═══ Estratto fornito

Come porsi davanti a un romanzo quando sappiamo chi è e che cosa fa l’autore? Su ilLibraio.it una riflessione – che va oltre il dibattito sull’autofiction – di Mario Baudino: si parte da “L’animale notturno”, nuovo romanzo di Andrea Piva, già sceneggiatore e giocatore di poker professionista, e si arriva all’ultimo discusso libro di Gay Talese, maestro del “new journalism”, passando per i reportage di Daniele Rielli pubblicati da Adelphi

Ma quanti assi ha l’autore?

“Io sono un animale notturno, lettore. E vivo da solo”. Andrea Piva si congeda così, in uno scenario vagamente spettrale, alla fine del romanzo che porta per l’appunto questo titolo (L’animale notturno, Giunti). “Rubo quel che posso, e me ne sto nascosto da tutti”. Ovvero, gioco a poker online, sono un professionista molto bravo che guadagna quanto desidera. O quasi. Non siamo dunque a una vicenda immaginata e fittizia, o almeno non lo è se non in parte visto che Piva è davvero un noto professionista del poker e anzi questa sua caratteristica ci viene subito comunicata nel risvolto di copertina.

══════
═══ Dati mostrati

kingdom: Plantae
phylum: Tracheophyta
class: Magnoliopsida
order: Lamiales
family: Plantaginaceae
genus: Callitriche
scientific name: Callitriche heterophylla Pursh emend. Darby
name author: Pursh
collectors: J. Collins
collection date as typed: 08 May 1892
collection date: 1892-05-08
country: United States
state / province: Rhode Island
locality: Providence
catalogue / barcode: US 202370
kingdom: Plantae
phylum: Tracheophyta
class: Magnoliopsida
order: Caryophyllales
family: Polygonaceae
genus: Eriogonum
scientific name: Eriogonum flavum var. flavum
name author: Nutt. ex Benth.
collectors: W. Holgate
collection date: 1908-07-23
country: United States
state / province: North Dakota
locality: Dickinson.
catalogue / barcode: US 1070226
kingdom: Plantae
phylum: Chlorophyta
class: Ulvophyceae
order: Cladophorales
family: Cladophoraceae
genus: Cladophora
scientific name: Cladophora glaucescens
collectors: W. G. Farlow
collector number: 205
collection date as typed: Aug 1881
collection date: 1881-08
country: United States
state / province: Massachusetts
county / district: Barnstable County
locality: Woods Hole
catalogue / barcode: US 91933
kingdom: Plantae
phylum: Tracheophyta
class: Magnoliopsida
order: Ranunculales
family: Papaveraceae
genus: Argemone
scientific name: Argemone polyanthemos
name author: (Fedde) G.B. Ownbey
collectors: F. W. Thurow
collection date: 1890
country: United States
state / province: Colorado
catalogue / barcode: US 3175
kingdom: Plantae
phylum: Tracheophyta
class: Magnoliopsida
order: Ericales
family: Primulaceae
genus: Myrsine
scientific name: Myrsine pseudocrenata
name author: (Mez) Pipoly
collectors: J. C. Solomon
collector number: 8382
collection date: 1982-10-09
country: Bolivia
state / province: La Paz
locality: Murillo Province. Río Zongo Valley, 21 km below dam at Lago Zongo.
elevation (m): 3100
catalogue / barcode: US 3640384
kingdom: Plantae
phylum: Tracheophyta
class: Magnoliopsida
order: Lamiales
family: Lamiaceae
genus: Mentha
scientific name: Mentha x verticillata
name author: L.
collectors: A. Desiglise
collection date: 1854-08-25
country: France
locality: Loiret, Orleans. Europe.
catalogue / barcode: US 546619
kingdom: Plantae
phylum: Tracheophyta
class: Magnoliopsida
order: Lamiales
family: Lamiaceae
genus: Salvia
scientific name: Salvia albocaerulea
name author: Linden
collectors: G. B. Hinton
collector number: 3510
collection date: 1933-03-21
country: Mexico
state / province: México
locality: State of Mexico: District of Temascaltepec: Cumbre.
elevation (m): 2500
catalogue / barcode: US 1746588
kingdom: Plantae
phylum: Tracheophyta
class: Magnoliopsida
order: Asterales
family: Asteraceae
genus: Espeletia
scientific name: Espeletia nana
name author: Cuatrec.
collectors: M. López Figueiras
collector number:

══════

• _Cosa farai_:
1. Rispondi a queste domande sull'articolo.
(a) Quale casa editrice ha pubblicato i reportage di Daniele Rielli?
(b) Con quale editore è uscito "L'animale notturno"?
(c) In quale punto del libro si comunica subito che Piva è un professionista del poker?
2. Riscrivi il passo dell'articolo da "Ma quanti assi" fino a "risvolto di copertina." compreso, sostituendo "lettore" con "amico".
3. Indica se ciascuna affermazione concorda con l'articolo.
(a) Andrea Piva ha lavorato come sceneggiatore.
(b) Nel passo citato del romanzo, chi parla gioca a poker nei casinò.
(c) La riflessione pubblicata su ilLibraio.it è di Mario Baudino.
Le voci provengono da un'altra fonte.

• _Le risposte_:
1.
(a) Adelphi.
(b) Giunti.
(c) Nel risvolto di copertina.

2.
Ma quanti assi ha l’autore?

“Io sono un animale notturno, amico. E vivo da solo”. Andrea Piva si congeda così, in uno scenario vagamente spettrale, alla fine del romanzo che porta per l’appunto questo titolo (L’animale notturno, Giunti). “Rubo quel che posso, e me ne sto nascosto da tutti”. Ovvero, gioco a poker online, sono un professionista molto bravo che guadagna quanto desidera. O quasi. Non siamo dunque a una vicenda immaginata e fittizia, o almeno non lo è se non in parte visto che Piva è davvero un noto professionista del poker e anzi questa sua caratteristica ci viene subito comunicata nel risvolto di copertina.

3.
(a) Sì: "già sceneggiatore e giocatore di poker professionista".
(b) No: "gioco a poker online".
(c) Sì: "una riflessione – che va oltre il dibattito sull’autofiction – di Mario Baudino".